Loading, importing, and inspecting data — Stata Module 2

The first ten minutes of any Stata session: load the data, look at it, understand its shape. Skip this and every subsequent error becomes mysterious.

use — Stata's native format

stata

use bankrates.dta, clear
* clear discards any data currently in memory

import — bringing in CSV/Excel/etc

stata

import delimited "rates.csv", clear
import excel "data.xlsx", sheet("Sheet1") firstrow clear
import sas "data.sas7bdat", clear

describe and summarize

stata

describe                  // variable list with types
summarize                 // numeric summary of all variables
summarize, detail         // with percentiles, skewness, kurtosis
summarize lending_rate, detail

codebook — the deepest inspection

codebook is the most thorough way to understand a variable: type, range, missing-value count, unique values, frequencies for categorical variables, mean/SD for continuous.

stata

codebook
codebook lending_rate

list — view raw rows

stata

list in 1/10              // first 10 observations
list month lending_rate in 1/10
list if lending_rate > 0.13

browse — interactive data view

browse opens a spreadsheet-style view of the data.

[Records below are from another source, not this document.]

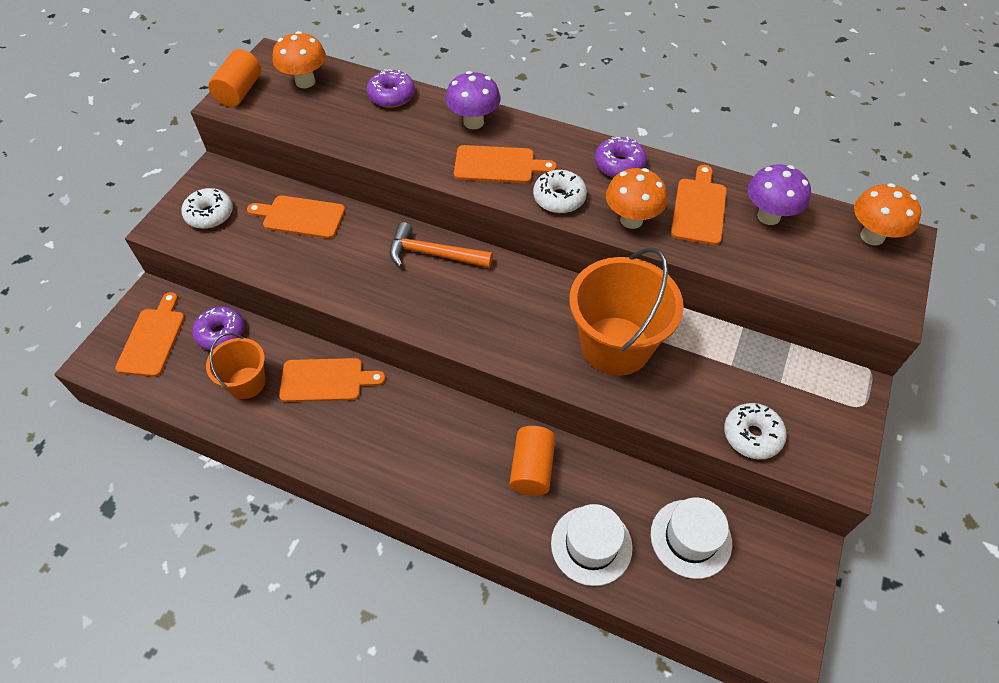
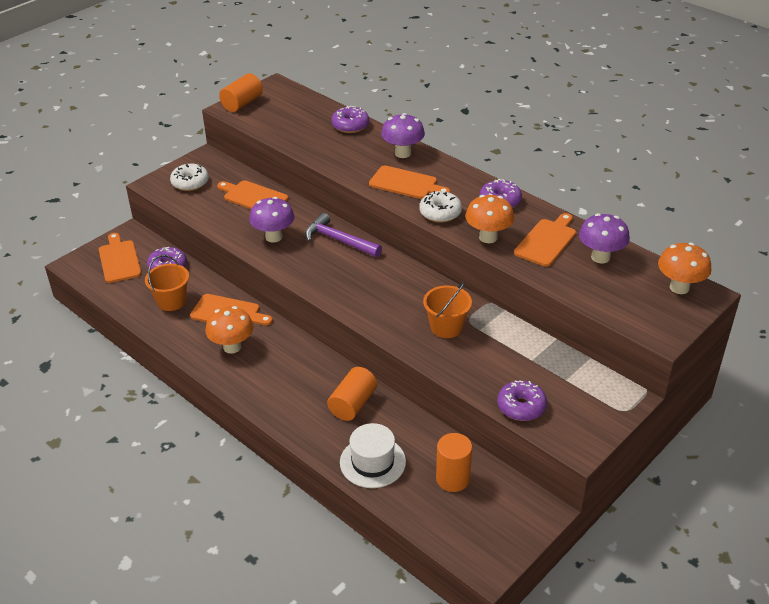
camera: 20 degrees right, 15 degrees down
(153, 339) = (119, 260): orange cutting board -> orange cutting board turned 45 degrees counterclockwise
(305, 82) = (292, 105): orange mushroom -> orange mushroom (232, 347)
(351, 269) = (273, 237): none -> purple mushroom
(433, 254) = (339, 240): orange hammer -> purple hammer
(615, 346) = (446, 327): orange bucket -> orange bucket, size x0.56
(691, 538) = (453, 479): white hat -> orange cylinder
(752, 435) = (521, 407): white donut -> purple donut

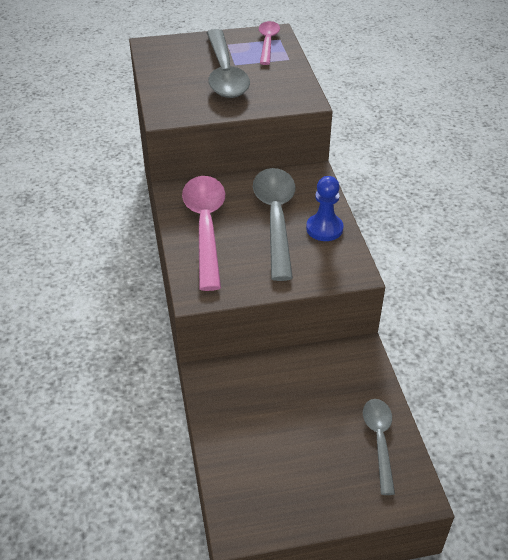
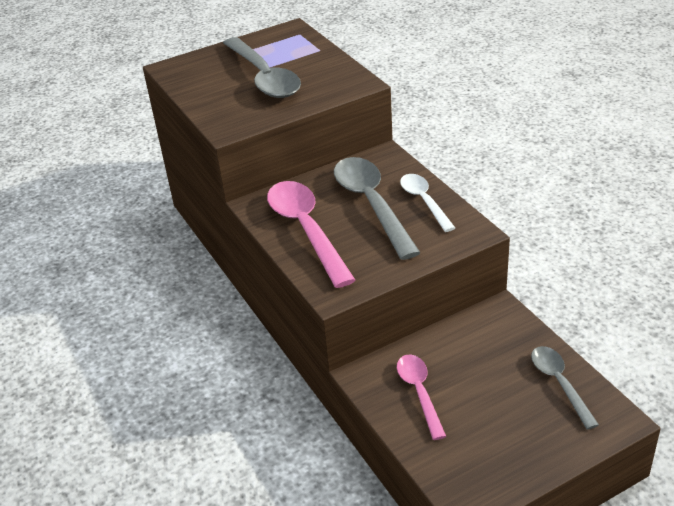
camera: 15 degrees left, 5 degrees down
(268, 43) = (290, 40): pink spoon -> pink spoon (419, 393)
(324, 229) = (424, 201): blue pawn -> white spoon

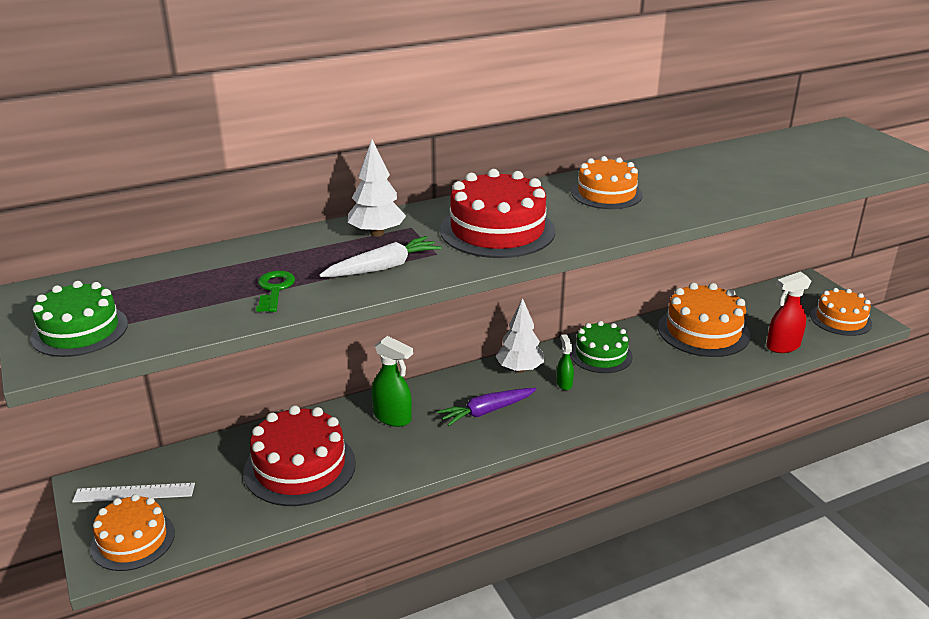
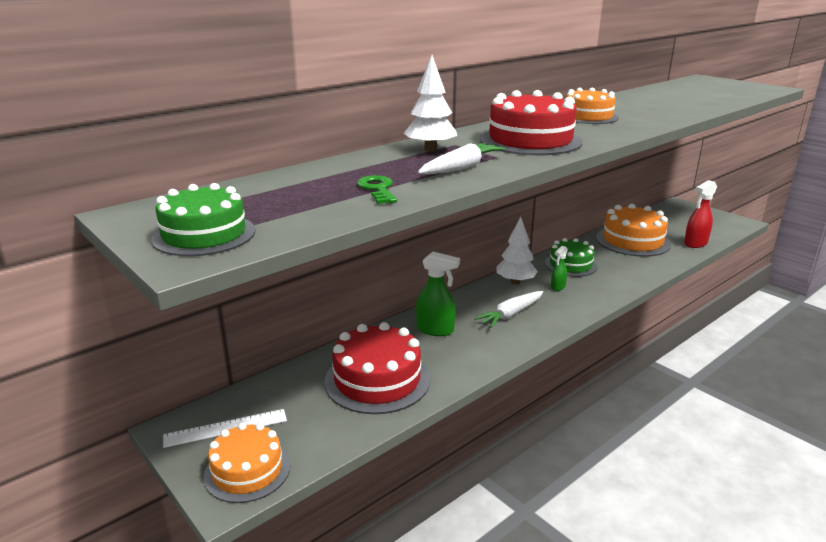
camera: 15 degrees left, 5 degrees down
(486, 411) = (511, 314): purple carrot -> white carrot
(564, 383) = (557, 287): green spray bottle -> green spray bottle turned 120 degrees counterclockwise
(840, 319) = (719, 223): orange cake -> none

Useful for visual inspection, never for analysis.

save — persisting your work

stata

save processed.dta, replace
export delimited "output.csv", replace

describe + codebook + summarize, every time

After every load, run those three. They cost nothing and catch every common data-import problem: wrong types, hidden missing values, encoding errors, decimal vs comma confusion.

Exercise

Load bankrates.dta, run describe and summarize.